## The task
Extract precisely the lines of the entries below, from the first line through the line containing "Research participants: A".

## Data to process
►

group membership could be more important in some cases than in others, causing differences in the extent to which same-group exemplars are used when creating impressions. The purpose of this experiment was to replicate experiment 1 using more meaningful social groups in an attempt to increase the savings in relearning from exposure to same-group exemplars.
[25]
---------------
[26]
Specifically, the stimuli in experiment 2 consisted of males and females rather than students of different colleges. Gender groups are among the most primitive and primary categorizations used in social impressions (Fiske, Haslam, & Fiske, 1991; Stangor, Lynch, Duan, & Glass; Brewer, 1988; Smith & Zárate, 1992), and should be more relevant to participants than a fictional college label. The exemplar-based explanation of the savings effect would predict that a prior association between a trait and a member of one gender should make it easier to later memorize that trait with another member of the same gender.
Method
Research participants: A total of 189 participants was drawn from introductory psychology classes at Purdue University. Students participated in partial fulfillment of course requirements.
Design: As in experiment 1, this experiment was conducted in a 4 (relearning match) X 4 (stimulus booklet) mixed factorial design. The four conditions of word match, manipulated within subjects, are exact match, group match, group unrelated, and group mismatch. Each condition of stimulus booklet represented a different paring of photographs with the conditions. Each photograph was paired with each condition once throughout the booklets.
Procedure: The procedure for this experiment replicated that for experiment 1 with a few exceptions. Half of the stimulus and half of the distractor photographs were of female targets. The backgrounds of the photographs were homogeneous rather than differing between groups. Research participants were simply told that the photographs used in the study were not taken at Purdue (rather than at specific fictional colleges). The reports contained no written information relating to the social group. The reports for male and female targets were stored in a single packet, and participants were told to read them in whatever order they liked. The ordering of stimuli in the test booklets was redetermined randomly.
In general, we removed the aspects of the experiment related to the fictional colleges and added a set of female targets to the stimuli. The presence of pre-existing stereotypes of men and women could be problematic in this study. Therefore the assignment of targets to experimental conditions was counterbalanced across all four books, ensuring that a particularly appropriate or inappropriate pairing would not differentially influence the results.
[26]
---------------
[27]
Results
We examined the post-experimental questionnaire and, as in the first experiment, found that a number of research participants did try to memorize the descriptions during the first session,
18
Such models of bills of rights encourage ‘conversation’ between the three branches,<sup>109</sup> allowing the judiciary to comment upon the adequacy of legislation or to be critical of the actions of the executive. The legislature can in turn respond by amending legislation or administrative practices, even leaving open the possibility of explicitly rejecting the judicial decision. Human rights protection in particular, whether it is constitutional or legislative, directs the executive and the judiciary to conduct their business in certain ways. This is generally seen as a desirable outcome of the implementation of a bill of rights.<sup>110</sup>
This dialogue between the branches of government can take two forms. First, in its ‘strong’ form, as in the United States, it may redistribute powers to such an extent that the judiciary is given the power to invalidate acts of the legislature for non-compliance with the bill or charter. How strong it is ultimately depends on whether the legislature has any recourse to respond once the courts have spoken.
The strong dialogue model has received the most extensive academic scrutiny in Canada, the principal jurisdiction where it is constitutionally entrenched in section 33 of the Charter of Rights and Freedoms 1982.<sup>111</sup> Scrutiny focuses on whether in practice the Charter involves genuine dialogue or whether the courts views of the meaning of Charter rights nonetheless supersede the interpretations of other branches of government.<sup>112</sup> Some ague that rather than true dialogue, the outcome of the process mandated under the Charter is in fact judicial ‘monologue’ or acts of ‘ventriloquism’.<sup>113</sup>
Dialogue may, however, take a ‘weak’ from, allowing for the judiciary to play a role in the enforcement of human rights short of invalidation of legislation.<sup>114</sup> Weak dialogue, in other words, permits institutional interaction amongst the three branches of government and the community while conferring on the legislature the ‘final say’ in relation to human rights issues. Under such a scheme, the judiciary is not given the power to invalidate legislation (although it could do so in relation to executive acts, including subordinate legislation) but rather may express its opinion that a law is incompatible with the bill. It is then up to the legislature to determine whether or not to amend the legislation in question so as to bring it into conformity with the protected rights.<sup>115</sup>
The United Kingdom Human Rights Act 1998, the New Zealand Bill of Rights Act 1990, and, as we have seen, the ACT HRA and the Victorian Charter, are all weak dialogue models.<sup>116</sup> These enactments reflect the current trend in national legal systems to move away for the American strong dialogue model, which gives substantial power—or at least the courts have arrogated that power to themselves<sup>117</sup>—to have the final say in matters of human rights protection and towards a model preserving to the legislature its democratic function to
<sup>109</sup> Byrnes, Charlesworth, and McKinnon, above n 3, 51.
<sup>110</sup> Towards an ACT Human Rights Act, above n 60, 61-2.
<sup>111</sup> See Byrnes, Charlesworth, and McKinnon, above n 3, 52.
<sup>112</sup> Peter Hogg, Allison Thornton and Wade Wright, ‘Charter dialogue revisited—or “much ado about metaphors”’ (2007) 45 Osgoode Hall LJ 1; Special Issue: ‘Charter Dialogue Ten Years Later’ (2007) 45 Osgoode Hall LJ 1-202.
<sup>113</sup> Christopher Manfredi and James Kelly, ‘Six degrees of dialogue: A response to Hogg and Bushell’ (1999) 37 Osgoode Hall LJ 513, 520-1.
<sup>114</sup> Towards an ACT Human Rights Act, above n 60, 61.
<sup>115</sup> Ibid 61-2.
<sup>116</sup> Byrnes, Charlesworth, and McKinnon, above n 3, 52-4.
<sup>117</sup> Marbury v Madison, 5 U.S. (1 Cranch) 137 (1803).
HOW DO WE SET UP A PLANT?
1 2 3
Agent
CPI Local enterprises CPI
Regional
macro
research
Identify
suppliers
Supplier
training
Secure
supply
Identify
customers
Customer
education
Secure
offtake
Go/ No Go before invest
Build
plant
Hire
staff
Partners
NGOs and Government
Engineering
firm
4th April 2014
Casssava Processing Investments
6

◄

## Reply to the task
group membership could be more important in some cases than in others, causing differences in the extent to which same-group exemplars are used when creating impressions. The purpose of this experiment was to replicate experiment 1 using more meaningful social groups in an attempt to increase the savings in relearning from exposure to same-group exemplars.
[25]
---------------
[26]
Specifically, the stimuli in experiment 2 consisted of males and females rather than students of different colleges. Gender groups are among the most primitive and primary categorizations used in social impressions (Fiske, Haslam, & Fiske, 1991; Stangor, Lynch, Duan, & Glass; Brewer, 1988; Smith & Zárate, 1992), and should be more relevant to participants than a fictional college label. The exemplar-based explanation of the savings effect would predict that a prior association between a trait and a member of one gender should make it easier to later memorize that trait with another member of the same gender.
Method
Research participants: A total of 189 participants was drawn from introductory psychology classes at Purdue University. Students participated in partial fulfillment of course requirements.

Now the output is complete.